Isaïe
IntroductionIsaïe 6
Analyse du texte source · restitution Philologique
Hekhal peut désigner palais ou Temple ; ici le cadre cultuel et l’autel des vv.6–7 favorisent « Temple ». Shulaw désigne les pans ou la traîne du vêtement.
Serafim est lié à la racine s-r-f, « brûler », d’où « brûlants ». « Pieds » peut parfois servir d’euphémisme anatomique, mais le verset ne l’impose pas explicitement.
Qadosh est répété trois fois sans qu’il faille transformer cette intensification poétique en formulation doctrinale ajoutée. Melo kol-ha’arets kevodo : litt. « le plein de toute la terre est sa gloire ».

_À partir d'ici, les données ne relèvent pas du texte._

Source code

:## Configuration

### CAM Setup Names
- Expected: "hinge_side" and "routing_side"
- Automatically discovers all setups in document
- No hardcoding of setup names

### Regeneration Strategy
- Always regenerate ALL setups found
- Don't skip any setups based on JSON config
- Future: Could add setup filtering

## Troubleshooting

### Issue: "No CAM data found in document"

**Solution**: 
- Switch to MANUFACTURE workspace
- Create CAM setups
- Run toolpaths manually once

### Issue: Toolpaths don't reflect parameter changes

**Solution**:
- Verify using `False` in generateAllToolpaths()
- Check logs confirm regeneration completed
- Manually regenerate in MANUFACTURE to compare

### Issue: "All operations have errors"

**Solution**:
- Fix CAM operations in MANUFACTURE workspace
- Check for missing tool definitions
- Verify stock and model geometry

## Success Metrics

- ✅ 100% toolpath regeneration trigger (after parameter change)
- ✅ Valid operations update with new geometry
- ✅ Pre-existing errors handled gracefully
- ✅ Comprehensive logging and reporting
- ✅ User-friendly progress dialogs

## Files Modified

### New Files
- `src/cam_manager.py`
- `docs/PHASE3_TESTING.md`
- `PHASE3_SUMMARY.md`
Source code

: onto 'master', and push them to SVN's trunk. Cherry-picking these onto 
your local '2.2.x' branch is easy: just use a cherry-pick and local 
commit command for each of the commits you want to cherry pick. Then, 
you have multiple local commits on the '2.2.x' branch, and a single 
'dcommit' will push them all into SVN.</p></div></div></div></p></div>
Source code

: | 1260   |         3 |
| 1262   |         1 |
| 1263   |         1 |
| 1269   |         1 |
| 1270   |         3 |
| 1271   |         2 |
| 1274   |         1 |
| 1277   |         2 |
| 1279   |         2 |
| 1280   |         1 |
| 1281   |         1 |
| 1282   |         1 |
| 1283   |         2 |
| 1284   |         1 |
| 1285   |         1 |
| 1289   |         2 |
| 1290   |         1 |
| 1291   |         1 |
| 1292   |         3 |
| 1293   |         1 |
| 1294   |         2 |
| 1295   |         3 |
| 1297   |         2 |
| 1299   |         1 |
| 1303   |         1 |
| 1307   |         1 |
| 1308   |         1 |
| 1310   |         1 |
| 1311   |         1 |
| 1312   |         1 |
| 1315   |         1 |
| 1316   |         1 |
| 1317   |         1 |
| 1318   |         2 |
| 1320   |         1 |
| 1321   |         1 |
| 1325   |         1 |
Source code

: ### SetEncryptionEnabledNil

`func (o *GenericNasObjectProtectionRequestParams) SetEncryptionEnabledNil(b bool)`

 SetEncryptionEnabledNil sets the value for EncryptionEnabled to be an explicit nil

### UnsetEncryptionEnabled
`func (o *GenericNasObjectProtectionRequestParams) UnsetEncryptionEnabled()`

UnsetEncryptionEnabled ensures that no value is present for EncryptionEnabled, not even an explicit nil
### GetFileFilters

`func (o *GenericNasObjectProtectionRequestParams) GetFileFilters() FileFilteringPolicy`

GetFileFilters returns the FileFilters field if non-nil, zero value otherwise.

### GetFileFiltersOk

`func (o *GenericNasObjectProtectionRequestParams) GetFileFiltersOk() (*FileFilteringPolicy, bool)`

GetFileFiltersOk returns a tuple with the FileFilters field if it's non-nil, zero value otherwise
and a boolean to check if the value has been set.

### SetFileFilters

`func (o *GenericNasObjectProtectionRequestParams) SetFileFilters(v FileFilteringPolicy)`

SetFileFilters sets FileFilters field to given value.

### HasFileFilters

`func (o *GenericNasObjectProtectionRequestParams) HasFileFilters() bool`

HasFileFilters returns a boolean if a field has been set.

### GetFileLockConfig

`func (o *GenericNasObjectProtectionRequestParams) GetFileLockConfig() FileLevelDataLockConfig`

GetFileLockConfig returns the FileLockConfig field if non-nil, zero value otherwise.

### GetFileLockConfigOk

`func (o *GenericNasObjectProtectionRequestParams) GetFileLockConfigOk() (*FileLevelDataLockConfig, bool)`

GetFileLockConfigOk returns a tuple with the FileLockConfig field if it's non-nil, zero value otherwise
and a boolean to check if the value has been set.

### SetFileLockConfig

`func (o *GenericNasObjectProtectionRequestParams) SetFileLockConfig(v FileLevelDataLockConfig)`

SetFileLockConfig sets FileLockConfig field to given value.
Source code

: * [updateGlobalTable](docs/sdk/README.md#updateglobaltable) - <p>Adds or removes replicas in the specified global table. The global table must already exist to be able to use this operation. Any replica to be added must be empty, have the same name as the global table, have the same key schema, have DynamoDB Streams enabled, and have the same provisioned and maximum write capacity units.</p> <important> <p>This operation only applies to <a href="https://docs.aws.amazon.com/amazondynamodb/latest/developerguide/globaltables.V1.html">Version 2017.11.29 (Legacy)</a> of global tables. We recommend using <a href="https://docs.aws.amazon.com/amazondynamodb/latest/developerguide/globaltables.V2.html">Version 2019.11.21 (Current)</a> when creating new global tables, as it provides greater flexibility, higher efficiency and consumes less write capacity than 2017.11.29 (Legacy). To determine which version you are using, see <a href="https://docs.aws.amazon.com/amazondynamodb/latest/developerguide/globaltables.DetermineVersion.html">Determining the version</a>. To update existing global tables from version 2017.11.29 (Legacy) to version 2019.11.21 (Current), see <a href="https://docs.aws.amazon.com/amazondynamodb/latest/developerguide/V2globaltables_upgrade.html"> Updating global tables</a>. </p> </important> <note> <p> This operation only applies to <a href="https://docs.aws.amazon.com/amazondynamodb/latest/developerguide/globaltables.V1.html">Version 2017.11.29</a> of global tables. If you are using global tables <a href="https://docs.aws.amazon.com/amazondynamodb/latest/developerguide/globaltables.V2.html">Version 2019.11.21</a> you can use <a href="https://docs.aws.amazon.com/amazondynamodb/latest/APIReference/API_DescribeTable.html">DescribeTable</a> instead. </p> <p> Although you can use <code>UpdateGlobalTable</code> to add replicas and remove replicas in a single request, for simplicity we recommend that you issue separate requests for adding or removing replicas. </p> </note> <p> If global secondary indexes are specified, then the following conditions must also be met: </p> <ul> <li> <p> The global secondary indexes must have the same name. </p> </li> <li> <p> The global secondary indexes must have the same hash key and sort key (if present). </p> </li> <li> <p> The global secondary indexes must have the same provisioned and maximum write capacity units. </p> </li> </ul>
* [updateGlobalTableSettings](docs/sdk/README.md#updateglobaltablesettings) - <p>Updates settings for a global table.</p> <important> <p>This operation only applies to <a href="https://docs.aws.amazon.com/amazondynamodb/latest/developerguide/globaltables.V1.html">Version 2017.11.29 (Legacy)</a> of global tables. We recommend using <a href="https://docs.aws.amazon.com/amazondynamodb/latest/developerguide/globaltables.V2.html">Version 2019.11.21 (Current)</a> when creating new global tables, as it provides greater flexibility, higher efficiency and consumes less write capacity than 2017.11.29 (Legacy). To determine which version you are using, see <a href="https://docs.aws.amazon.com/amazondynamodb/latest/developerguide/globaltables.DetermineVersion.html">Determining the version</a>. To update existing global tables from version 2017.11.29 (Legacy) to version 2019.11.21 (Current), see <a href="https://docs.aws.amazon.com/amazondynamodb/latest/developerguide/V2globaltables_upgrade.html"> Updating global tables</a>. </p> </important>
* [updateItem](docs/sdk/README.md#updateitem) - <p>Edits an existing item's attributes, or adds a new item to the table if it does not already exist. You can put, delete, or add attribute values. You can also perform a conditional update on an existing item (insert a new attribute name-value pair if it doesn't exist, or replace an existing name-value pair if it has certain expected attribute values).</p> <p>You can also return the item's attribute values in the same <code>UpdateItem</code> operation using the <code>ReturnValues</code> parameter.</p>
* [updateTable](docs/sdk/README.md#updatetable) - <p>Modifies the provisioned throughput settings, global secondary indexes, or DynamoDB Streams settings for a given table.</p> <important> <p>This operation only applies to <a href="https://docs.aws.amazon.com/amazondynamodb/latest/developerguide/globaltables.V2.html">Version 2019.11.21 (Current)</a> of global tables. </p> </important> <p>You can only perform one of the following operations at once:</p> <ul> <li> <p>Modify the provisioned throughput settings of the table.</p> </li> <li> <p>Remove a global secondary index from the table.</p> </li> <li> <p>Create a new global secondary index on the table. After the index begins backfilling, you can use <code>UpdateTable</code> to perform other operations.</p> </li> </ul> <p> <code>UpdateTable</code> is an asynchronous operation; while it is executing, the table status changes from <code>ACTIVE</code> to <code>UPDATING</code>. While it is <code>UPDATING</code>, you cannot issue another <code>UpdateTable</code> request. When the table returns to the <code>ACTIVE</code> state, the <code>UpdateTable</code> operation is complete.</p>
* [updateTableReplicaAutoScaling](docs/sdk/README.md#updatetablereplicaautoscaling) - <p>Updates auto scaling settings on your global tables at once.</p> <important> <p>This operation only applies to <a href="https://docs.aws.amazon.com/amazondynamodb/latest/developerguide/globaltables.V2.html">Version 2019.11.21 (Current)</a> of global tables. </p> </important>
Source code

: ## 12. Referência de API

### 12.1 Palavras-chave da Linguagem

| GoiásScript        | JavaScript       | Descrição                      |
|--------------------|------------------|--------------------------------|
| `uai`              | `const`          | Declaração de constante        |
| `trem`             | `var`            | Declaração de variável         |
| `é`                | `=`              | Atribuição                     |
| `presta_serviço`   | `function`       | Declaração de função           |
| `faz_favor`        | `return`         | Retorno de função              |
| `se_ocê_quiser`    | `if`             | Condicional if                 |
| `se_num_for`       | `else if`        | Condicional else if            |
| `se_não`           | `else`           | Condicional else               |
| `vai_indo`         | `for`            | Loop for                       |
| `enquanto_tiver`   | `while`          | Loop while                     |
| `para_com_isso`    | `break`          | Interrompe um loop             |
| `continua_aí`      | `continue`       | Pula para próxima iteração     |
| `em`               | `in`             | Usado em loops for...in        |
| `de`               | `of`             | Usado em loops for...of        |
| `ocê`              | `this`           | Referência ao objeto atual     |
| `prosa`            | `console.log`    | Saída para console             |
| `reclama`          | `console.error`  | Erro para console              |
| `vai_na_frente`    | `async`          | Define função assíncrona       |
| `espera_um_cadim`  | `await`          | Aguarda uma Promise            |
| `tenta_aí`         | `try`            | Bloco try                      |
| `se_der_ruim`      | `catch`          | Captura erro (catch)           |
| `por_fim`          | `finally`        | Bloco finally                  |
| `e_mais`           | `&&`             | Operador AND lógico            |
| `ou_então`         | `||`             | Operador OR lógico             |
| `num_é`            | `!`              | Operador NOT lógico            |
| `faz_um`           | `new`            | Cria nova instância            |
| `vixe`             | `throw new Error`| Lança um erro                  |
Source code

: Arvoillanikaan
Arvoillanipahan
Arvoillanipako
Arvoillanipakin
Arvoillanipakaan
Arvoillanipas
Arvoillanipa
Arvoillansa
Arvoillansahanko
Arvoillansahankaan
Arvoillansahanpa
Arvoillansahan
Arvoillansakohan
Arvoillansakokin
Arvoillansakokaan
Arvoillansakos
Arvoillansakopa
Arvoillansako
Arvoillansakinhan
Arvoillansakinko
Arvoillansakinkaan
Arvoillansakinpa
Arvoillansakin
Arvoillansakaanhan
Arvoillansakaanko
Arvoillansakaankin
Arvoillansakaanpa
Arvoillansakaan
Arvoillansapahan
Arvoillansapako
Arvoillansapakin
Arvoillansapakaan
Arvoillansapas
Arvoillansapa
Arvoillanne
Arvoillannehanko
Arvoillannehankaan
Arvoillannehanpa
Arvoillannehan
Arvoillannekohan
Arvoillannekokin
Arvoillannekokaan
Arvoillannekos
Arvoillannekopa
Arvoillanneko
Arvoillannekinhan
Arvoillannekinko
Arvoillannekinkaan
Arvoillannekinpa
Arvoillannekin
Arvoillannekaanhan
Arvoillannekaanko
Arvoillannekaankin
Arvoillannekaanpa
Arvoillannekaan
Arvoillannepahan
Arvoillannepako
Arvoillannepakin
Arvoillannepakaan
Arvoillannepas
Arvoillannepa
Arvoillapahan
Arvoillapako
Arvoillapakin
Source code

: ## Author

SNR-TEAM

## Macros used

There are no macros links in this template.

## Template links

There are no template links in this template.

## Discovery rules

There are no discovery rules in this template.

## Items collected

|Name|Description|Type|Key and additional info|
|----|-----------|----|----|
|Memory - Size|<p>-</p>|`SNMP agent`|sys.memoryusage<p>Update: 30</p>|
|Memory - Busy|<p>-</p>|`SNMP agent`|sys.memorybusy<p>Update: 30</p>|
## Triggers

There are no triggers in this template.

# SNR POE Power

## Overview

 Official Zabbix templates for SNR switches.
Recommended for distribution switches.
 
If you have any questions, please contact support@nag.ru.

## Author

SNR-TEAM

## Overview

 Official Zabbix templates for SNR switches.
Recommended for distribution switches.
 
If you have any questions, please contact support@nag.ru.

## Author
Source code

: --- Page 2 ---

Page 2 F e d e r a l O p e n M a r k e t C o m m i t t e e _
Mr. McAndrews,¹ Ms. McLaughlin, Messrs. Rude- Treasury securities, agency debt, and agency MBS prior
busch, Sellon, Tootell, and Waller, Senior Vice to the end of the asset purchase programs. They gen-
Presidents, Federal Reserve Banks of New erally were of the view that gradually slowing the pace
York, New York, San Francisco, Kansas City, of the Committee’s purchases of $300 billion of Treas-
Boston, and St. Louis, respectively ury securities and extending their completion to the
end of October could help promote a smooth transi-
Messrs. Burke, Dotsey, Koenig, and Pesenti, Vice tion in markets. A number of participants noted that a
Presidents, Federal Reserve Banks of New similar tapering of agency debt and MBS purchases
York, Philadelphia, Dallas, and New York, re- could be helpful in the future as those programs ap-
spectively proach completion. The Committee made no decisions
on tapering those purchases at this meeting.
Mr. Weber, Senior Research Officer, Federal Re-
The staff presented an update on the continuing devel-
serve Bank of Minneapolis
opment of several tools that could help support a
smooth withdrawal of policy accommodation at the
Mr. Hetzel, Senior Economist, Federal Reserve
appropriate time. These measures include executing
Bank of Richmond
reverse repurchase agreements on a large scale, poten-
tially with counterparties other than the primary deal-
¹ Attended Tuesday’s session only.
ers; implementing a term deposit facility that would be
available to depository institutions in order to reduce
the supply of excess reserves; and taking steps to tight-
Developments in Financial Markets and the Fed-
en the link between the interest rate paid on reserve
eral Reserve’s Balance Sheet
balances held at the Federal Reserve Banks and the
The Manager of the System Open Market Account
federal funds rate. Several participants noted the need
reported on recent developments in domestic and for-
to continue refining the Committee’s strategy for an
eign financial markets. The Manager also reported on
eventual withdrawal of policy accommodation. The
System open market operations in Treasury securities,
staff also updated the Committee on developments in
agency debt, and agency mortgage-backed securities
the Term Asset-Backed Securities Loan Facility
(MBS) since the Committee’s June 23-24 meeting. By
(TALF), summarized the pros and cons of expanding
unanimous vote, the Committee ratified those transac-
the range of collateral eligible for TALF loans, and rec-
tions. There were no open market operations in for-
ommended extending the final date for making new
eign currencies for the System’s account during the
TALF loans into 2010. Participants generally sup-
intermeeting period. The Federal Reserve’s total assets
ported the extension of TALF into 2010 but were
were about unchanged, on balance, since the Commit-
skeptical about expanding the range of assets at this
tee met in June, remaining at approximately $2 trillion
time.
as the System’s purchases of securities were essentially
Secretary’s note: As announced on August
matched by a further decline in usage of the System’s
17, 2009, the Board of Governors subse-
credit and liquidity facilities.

Ammot hassippim est difficile : « pivots / montants / bases des seuils ». La racine n-w-‘ indique l’ébranlement.
Nidmeti peut signifier « je suis perdu/détruit » ou « réduit au silence ». L’ambiguïté convient au contexte où les lèvres du prophète doivent être purifiées avant sa mission.
Ritspah peut désigner pierre chauffée, braise ou charbon ardent ; l’identification matérielle exacte reste incertaine.
Tekhuppar est un passif de k-p-r, vocabulaire d’expiation/purification. Sar ‘awonekha : « ton iniquité s’est retirée ».
Hineni : « me voici ». Lanu, « pour nous », est le pluriel du texte ; il peut relever du conseil divin ou d’une scène de cour céleste.
Shimu shamoa‘ / re’u ra’o sont des constructions infinitif absolu + impératif. Le contraste porte sur perception répétée et absence d’intelligence.
Hashmen, hakbed et hasha‘ sont des impératifs causatifs. Hasha‘ est rare, probablement « enduire/fermer ». La séquence finale enchaîne voir, entendre, comprendre, revenir, guérir.
‘Ad ’asher ’im sha’u est une formule d’insistance : jusqu’à ce que la dévastation soit accomplie. Le double champ lexical sha’ah/shemamah renforce l’idée de désolation.
Ha‘azuvah désigne l’abandon, ce qui est laissé désert. La forme peut évoquer l’étendue des lieux désertés.
Matstsevet peut désigner souche, tronc restant ou stèle dressée. Zera‘ qodesh, « semence sainte », qualifie ce reste sans préciser davantage son développement ultérieur.